- [TASK TO COMPLETE]
An exact copy of the entries is required, excluding any pictures.

- [AVAILABLE DATA]

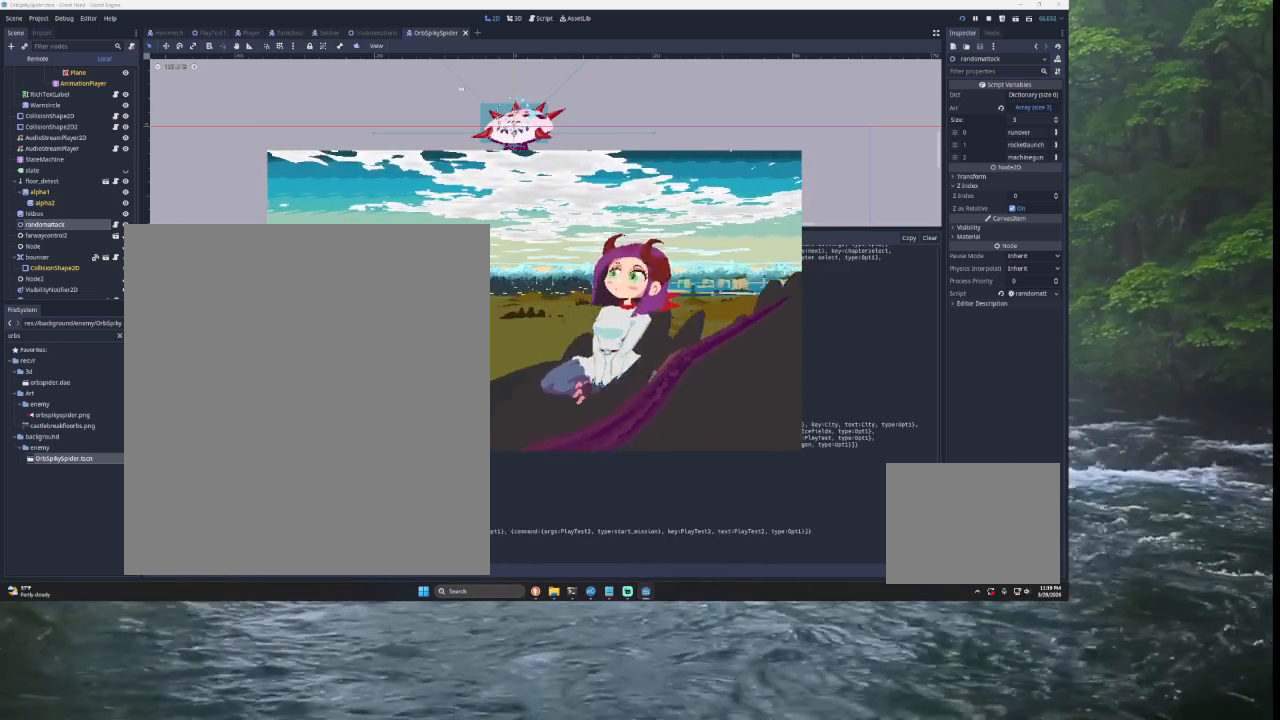
{"buttons": [], "left_stick": "center", "right_stick": "center", "events": [[133, "SQUARE", "down"], [300, "SQUARE", "up"]]}
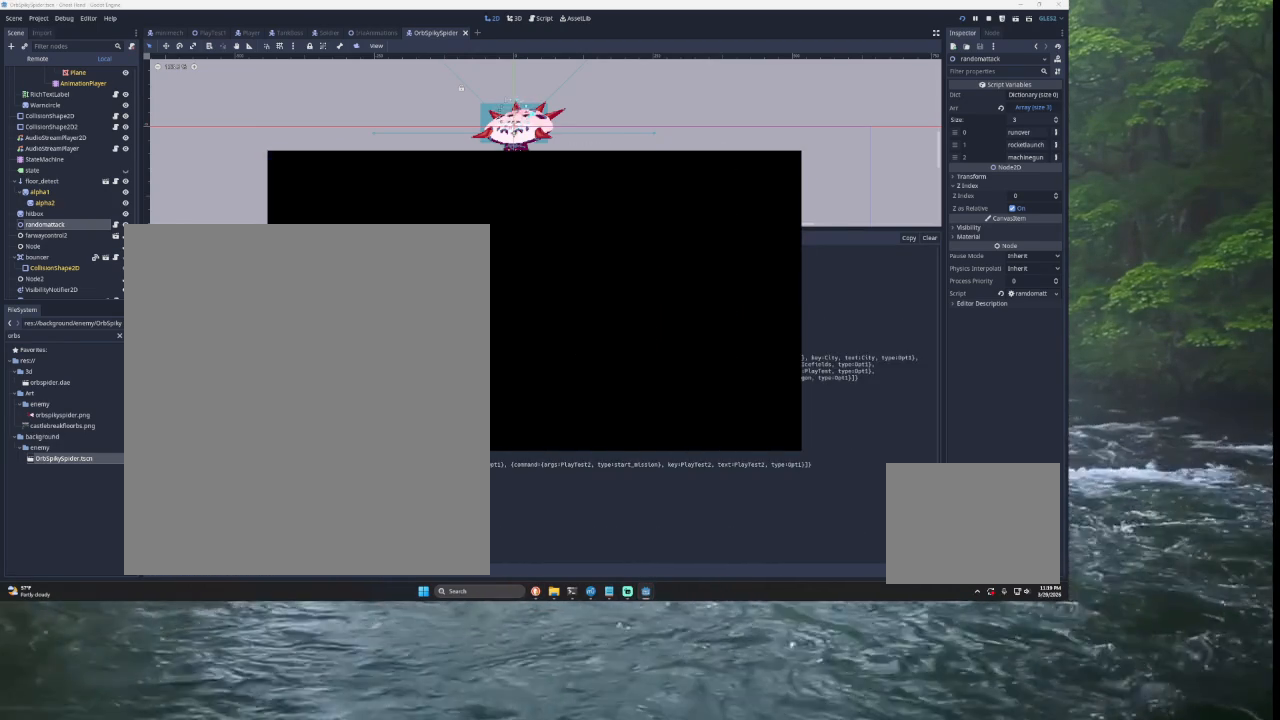
{"buttons": [], "left_stick": "right", "right_stick": "center", "events": [[267, "left_stick", "right"]]}
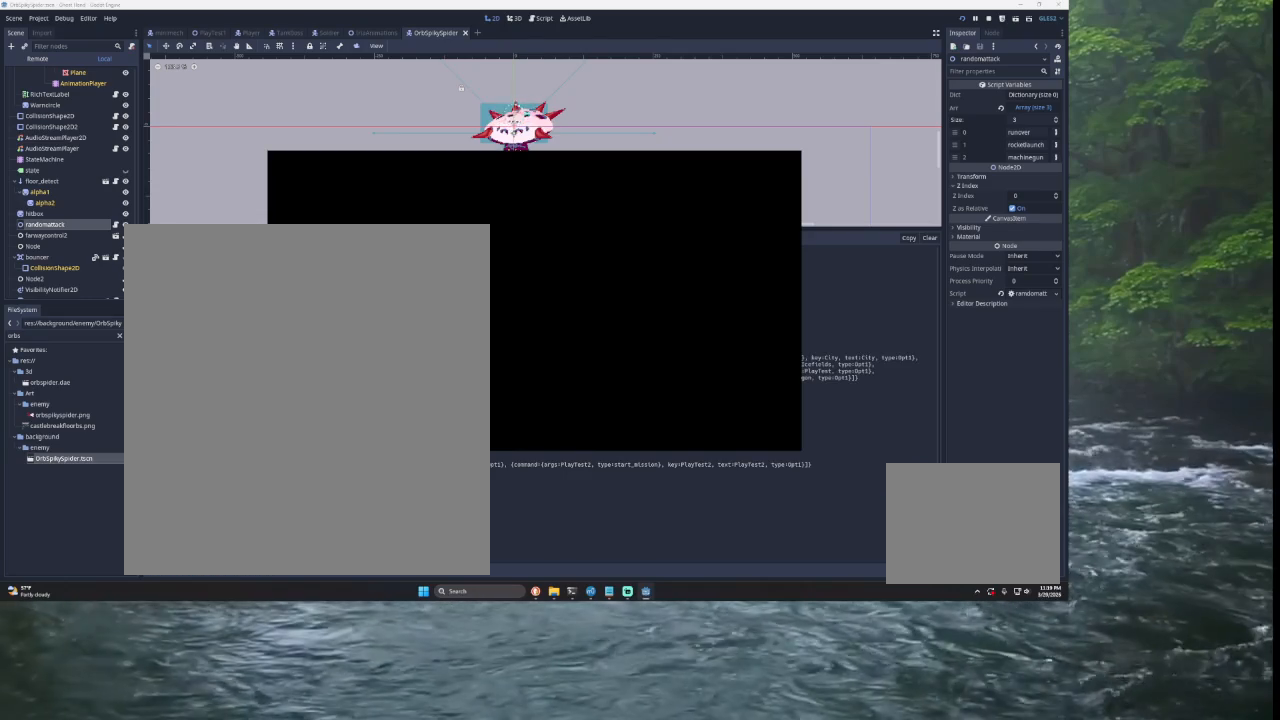
{"buttons": ["START"], "left_stick": "center", "right_stick": "center", "events": [[133, "left_stick", "center"], [400, "START", "down"]]}
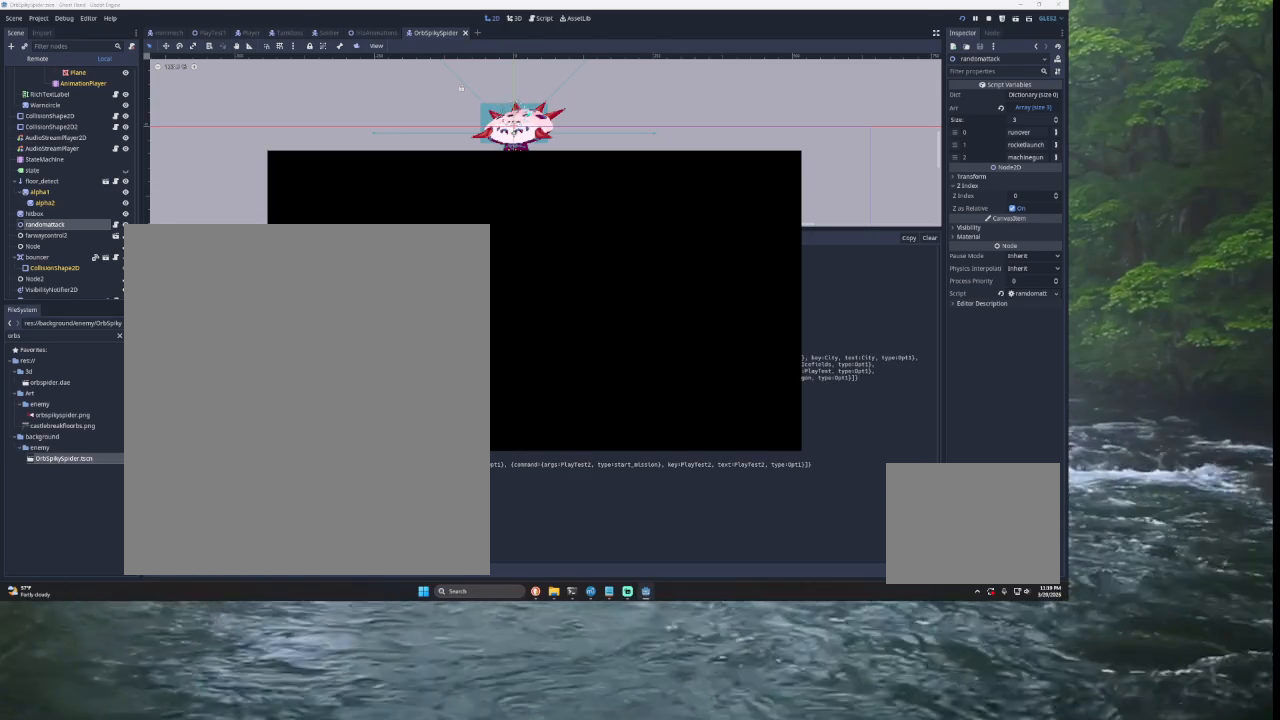
{"buttons": ["START"], "left_stick": "center", "right_stick": "center", "events": [[33, "START", "up"], [67, "left_stick", "down"], [133, "left_stick", "center"], [467, "START", "down"]]}
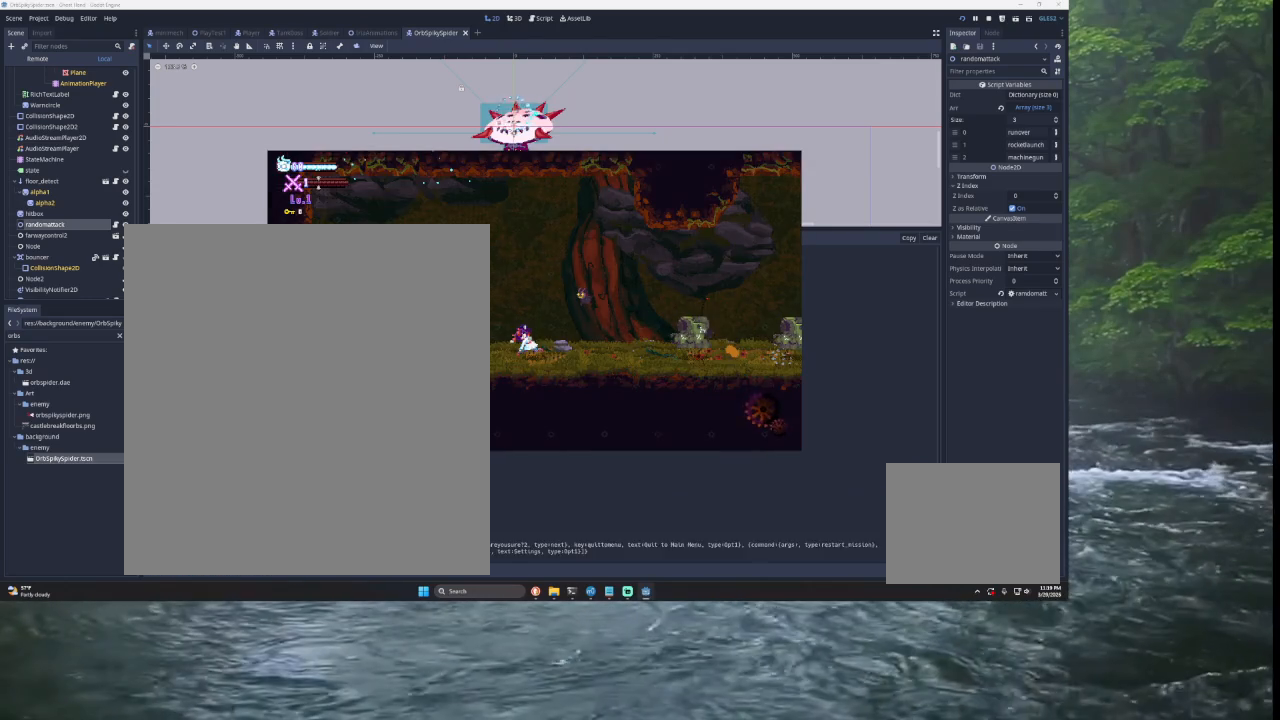
{"buttons": [], "left_stick": "center", "right_stick": "center", "events": [[67, "START", "up"], [100, "left_stick", "down"], [200, "left_stick", "center"], [300, "left_stick", "down"], [367, "SQUARE", "down"], [400, "left_stick", "center"], [467, "SQUARE", "up"]]}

- [EXERCISE RESULT]
{"buttons": [], "left_stick": "center", "right_stick": "center", "events": [[133, "SQUARE", "down"], [300, "SQUARE", "up"]]}
{"buttons": [], "left_stick": "right", "right_stick": "center", "events": [[267, "left_stick", "right"]]}
{"buttons": ["START"], "left_stick": "center", "right_stick": "center", "events": [[133, "left_stick", "center"], [400, "START", "down"]]}
{"buttons": ["START"], "left_stick": "center", "right_stick": "center", "events": [[33, "START", "up"], [67, "left_stick", "down"], [133, "left_stick", "center"], [467, "START", "down"]]}
{"buttons": [], "left_stick": "center", "right_stick": "center", "events": [[67, "START", "up"], [100, "left_stick", "down"], [200, "left_stick", "center"], [300, "left_stick", "down"], [367, "SQUARE", "down"], [400, "left_stick", "center"], [467, "SQUARE", "up"]]}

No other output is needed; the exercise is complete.